# PARLA

## Problem
Implement a function that calculates CUPED-metric based on two dataframes:
- a dataframe, containing metric values during the experiment
- a dataframe, containing covariate values

## Action
- extracted covariate values and metric values from input dataframes
- calculated covariance and variance
- calculated theta
- adjusted and rounded metric values

## Result
The implemented function successfully passed all tests.

## Learning
- I revised relevant Python, Numpy, and Pandas functionality
- I learned how to perform CUPED adjustment of experimental data

## Application
- I can apply relevant Python, Numpy, and Pandas functionality for similar data-related problems
- I can apply CUPED adjustment for real-world AB-testing data


In [6]:

import numpy as np
import pandas as pd


In [7]:

def calculate_cuped_metric(
        df_metric: pd.DataFrame,
        df_cov: pd.DataFrame
) -> pd.DataFrame:
    """
    Calculates CUPED-adjusted metric values.

    :param df_metric: A DataFrame with metric values during the experiment,
        containing columns ['user_id', 'metric'].
    :param df_cov: A DataFrame with covariate values,
        containing columns ['user_id', 'cov'].
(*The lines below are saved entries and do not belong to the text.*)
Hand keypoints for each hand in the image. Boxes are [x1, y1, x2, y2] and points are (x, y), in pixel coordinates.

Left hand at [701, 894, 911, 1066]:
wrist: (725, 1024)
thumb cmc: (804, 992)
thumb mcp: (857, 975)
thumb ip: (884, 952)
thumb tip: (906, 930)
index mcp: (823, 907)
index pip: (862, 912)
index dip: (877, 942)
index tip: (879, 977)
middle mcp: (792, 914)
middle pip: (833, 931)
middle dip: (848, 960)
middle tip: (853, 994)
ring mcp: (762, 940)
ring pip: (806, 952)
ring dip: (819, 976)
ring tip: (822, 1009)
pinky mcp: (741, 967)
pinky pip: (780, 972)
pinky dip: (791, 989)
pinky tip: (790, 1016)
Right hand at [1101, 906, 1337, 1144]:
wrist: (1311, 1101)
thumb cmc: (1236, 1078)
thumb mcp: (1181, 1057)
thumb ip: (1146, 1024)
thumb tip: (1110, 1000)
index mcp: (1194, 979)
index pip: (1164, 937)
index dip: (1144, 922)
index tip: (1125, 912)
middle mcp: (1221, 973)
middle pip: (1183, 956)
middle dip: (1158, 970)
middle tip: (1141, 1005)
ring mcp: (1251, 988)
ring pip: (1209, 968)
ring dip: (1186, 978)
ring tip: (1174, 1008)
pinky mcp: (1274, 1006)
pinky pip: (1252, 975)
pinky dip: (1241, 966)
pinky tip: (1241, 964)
    :return: A DataFrame with CUPED-adjusted metric values,
        containing columns ['user_id', 'metric'].
    """

    # extract covariate values and metric values from input dataframes
    x = df_cov['cov']
    y = df_metric['metric']
    df = pd.merge(df_metric, df_cov, on='user_id')

    # calculate covariance and variance
    covariance = np.cov(df['cov'], df['metric'])[0, 1]
    variance = np.var(df['cov'])

    # calculate theta
    theta = covariance / variance

    # adjust and round metric values
    df['metric'] = df['metric'] - theta * (df['cov'] - np.mean(df['cov']))
    df['metric'] = np.round(df['metric'], 2)
    del df['cov']
    return df


In [8]:

# testing function calculate_cuped_metric()
df_metric = pd.DataFrame({'user_id': [1, 2, 3], 'metric': [2000, 2500, 3000]})
df_cov = pd.DataFrame({'user_id': [1, 2, 3], 'cov': [1100, 1500, 0]})
df_answer = pd.DataFrame({'user_id': [1, 2, 3], 'metric': [2159.53, 2933.01, 2407.46]})
df_result = calculate_cuped_metric(df_metric, df_cov)

if df_answer.equals(df_result):
    print('test case 01: passed')
else:
    print('test case 01: failed')


test case 01: passed